→ DIRECTIONS FOR THIS TASK: Wherever the string "caption" appears in a line of the listing below, report that line.

→ SOURCE DATA:
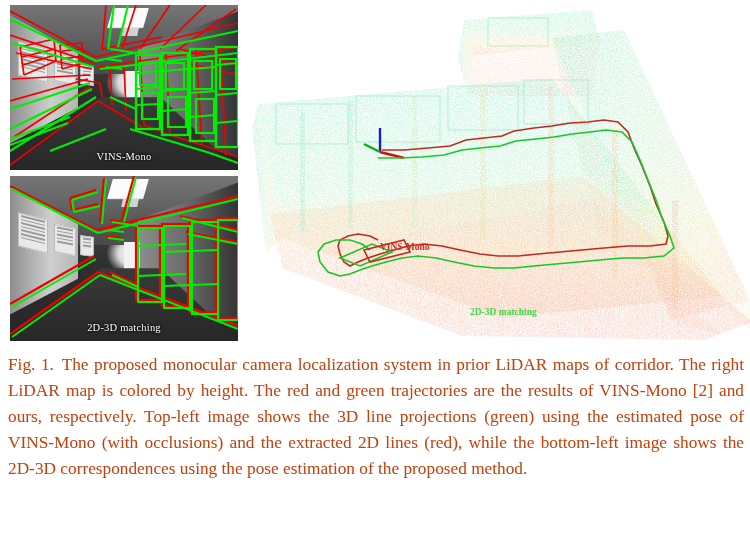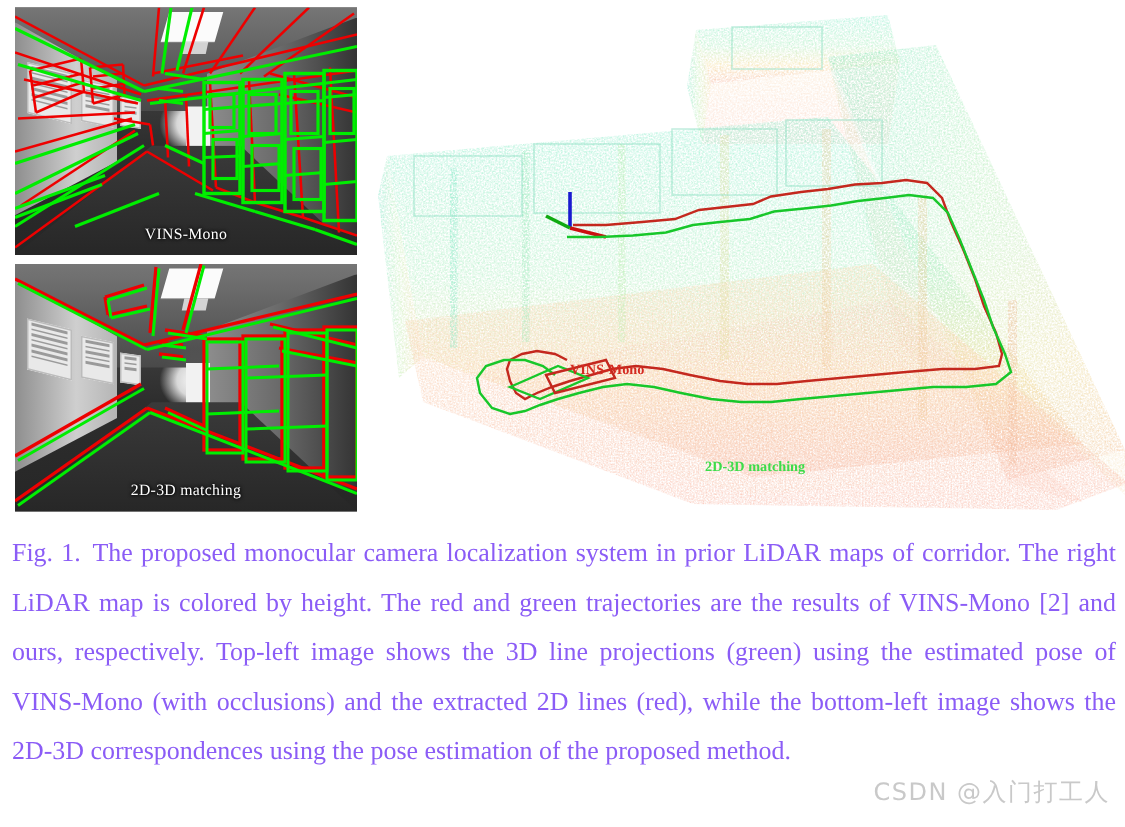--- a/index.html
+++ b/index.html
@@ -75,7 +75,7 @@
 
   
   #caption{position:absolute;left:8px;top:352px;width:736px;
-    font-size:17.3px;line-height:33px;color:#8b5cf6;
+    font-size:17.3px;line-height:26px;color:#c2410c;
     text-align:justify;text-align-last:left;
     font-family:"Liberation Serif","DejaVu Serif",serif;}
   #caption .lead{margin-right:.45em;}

→ EXERCISE OUTPUT:
   #caption{position:absolute;left:8px;top:352px;width:736px;
   #caption .lead{margin-right:.45em;}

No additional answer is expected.